* Exercise data
######
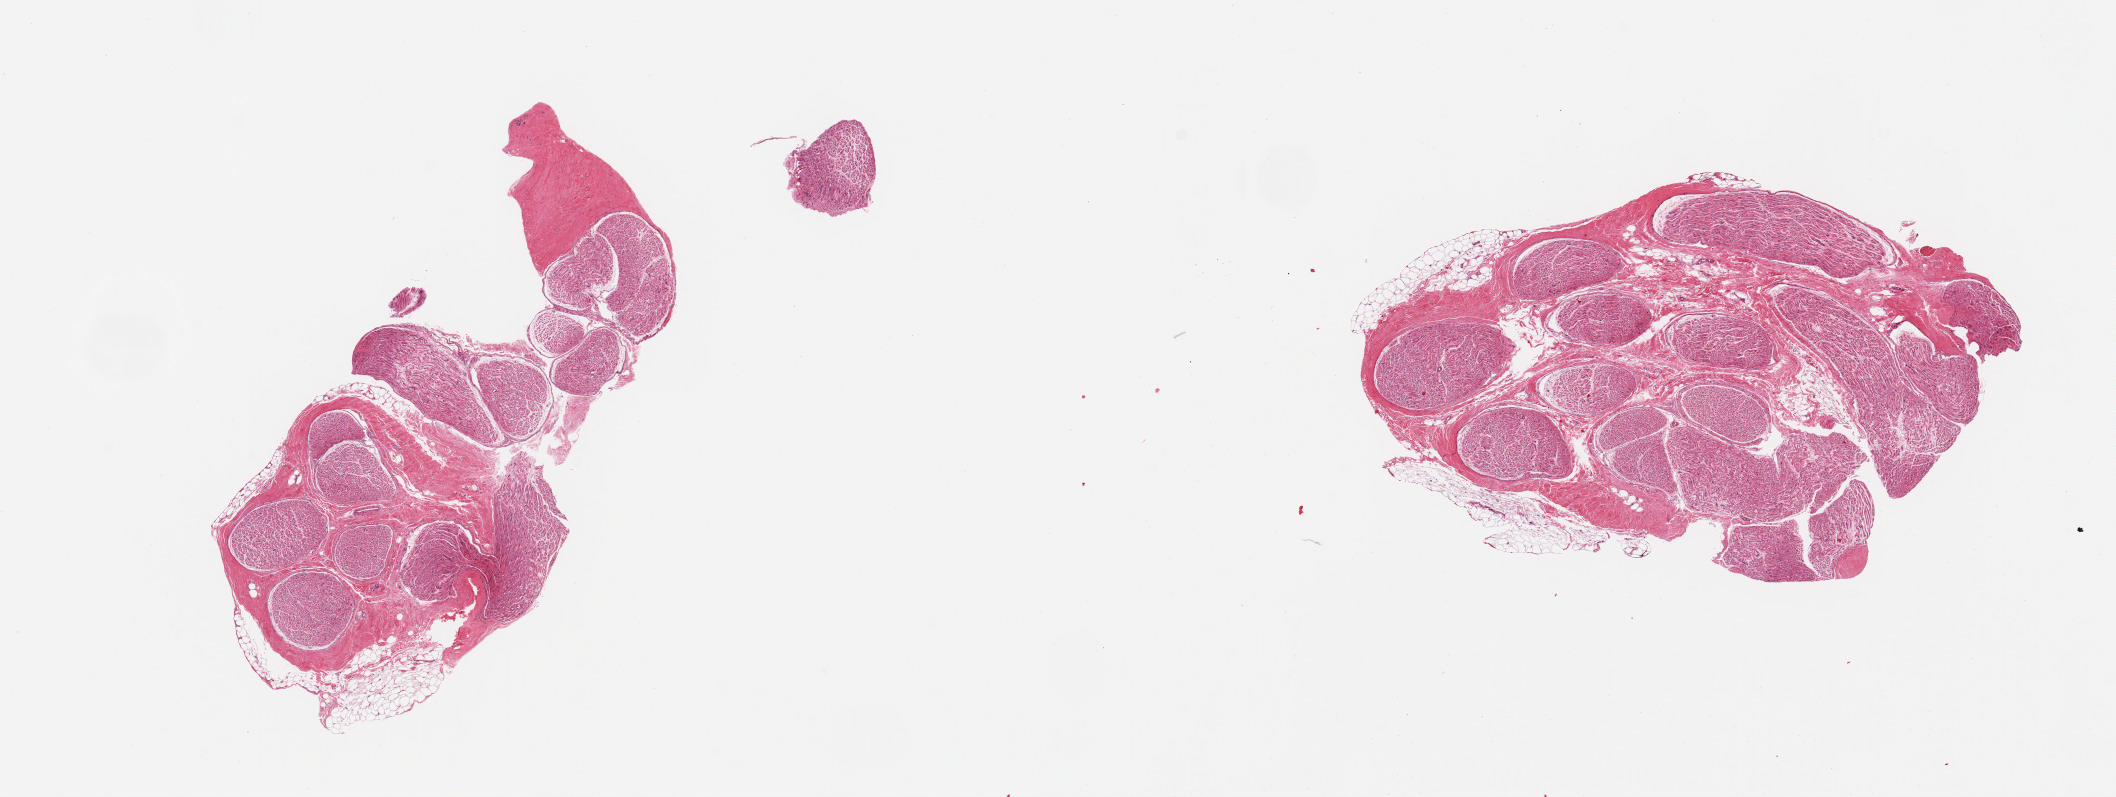
H&E whole-slide image, brightfield — low-resolution overview of the scanned area, about 16.7 x 6.3 mm (slide scanned at 20x), PAXgene-fixed, paraffin-embedded tissue, sampled site (target tissue): tibial nerve, donor tissue sample. Male donor.
Pathologist's review note for this sample: 2 pieces; 1 mmsq external fibrous nodule.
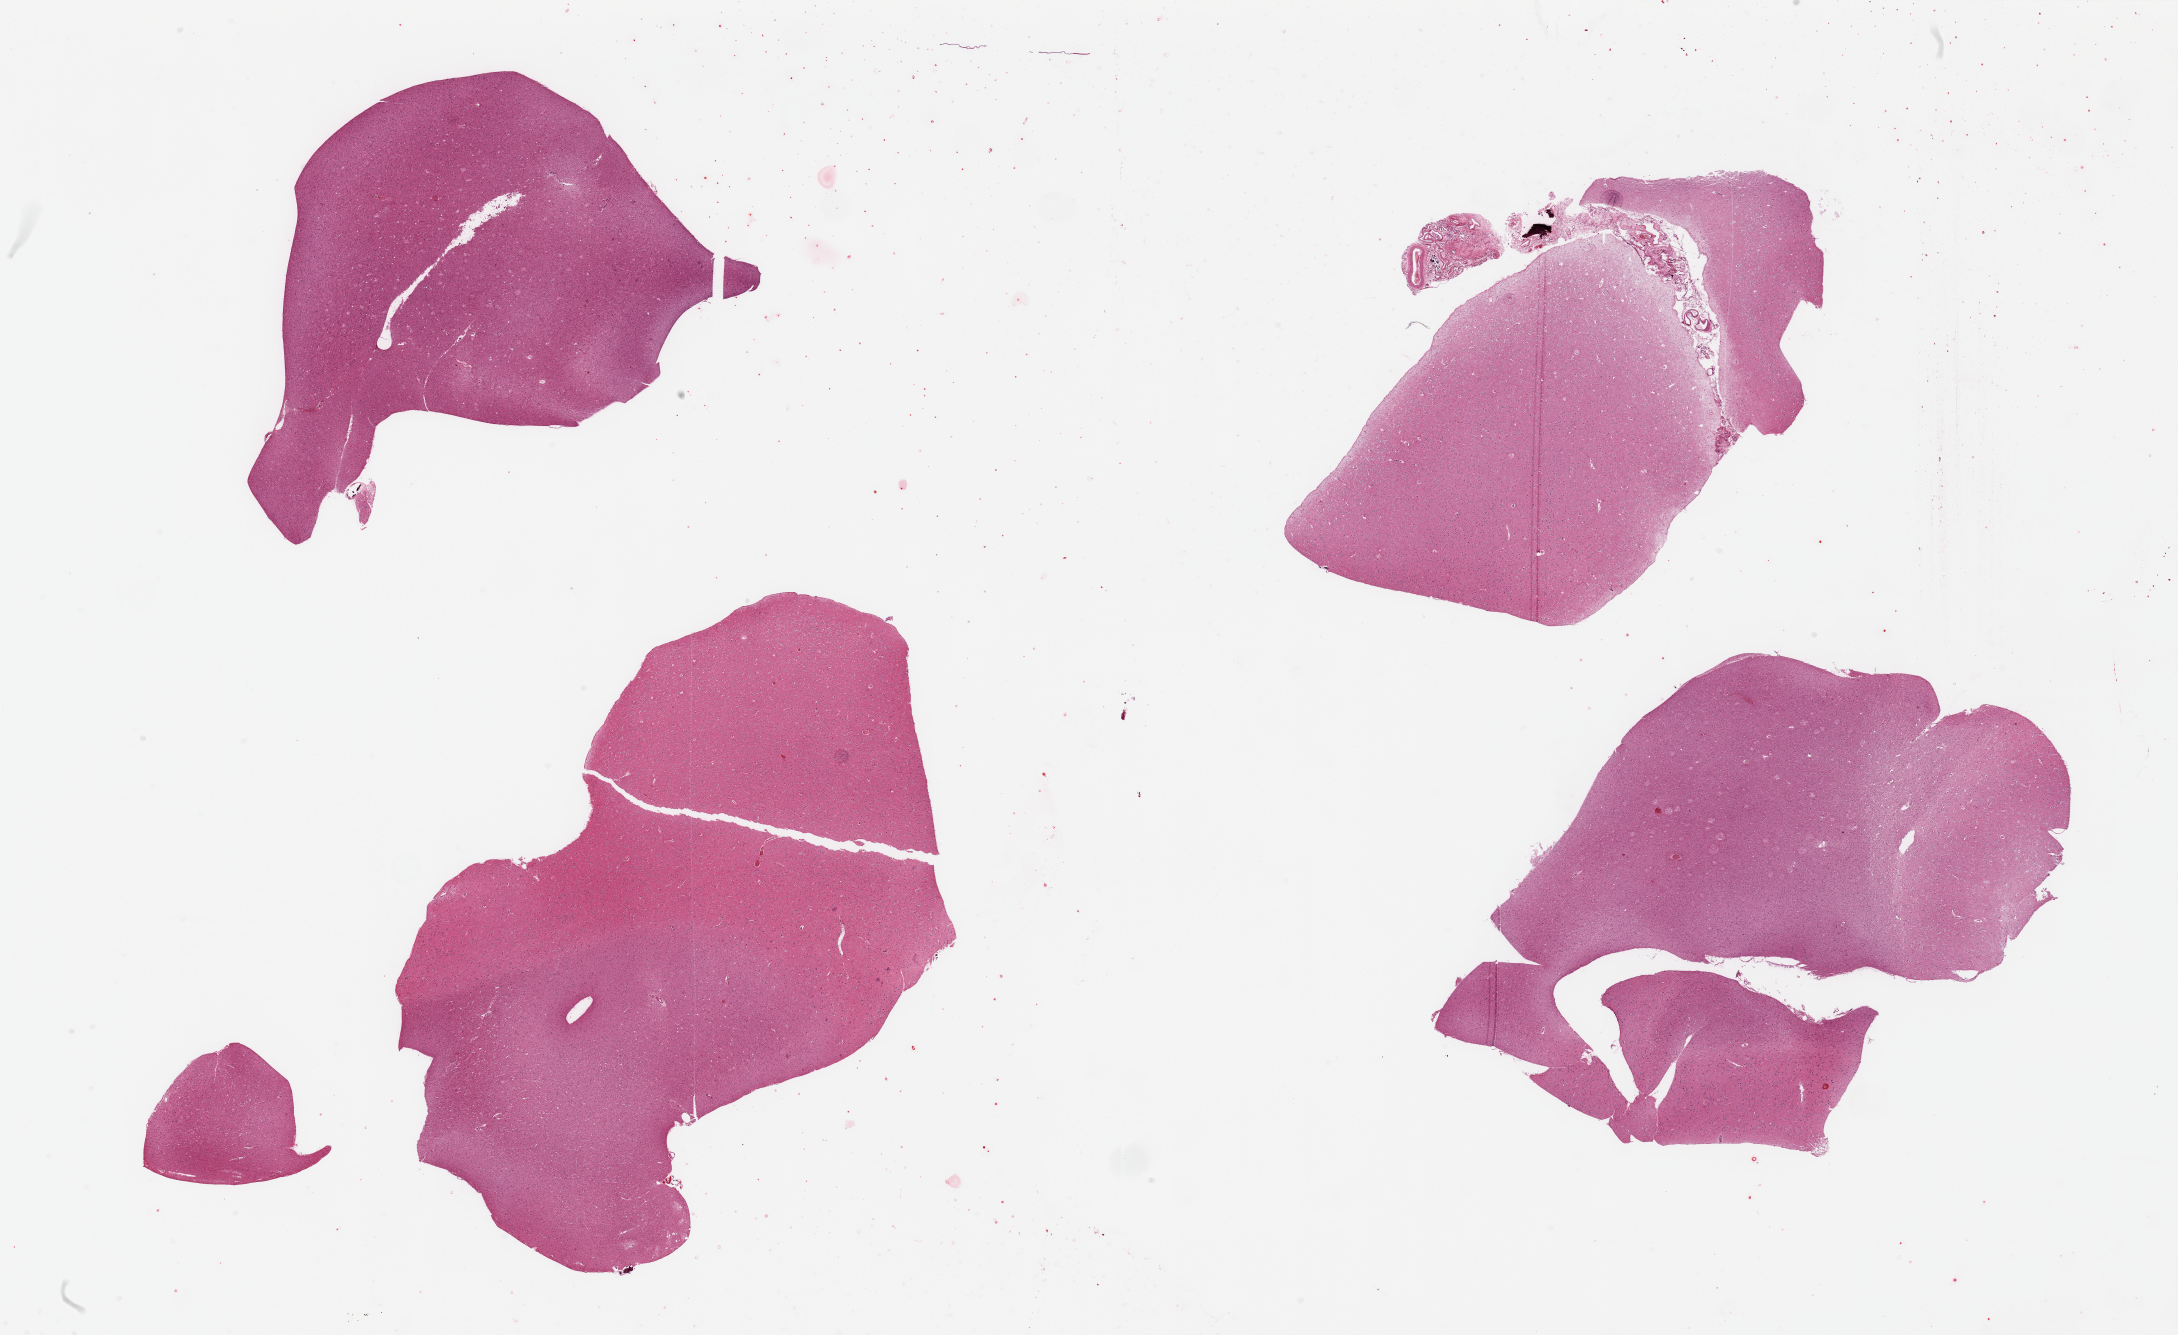
Haematoxylin and eosin whole-slide image, shown as a low-resolution overview of the whole scanned area (about 34.5 x 21.1 mm, slide scanned at 20x). PAXgene-fixed, paraffin-embedded tissue. Sampled site (target tissue): cerebral cortex. Donor tissue sample. Female donor.
Reviewer comment on this tissue sample: 4 pieces (fragmented); some meninges present, includes significant white matter.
######
* Your assignment
Up to and including the last line of the material, reproduce every line exactly, beginning with the one that contains "Haematoxylin and eosin" and adding nothing else.

* Reply to the task
Haematoxylin and eosin whole-slide image, shown as a low-resolution overview of the whole scanned area (about 34.5 x 21.1 mm, slide scanned at 20x). PAXgene-fixed, paraffin-embedded tissue. Sampled site (target tissue): cerebral cortex. Donor tissue sample. Female donor.
Reviewer comment on this tissue sample: 4 pieces (fragmented); some meninges present, includes significant white matter.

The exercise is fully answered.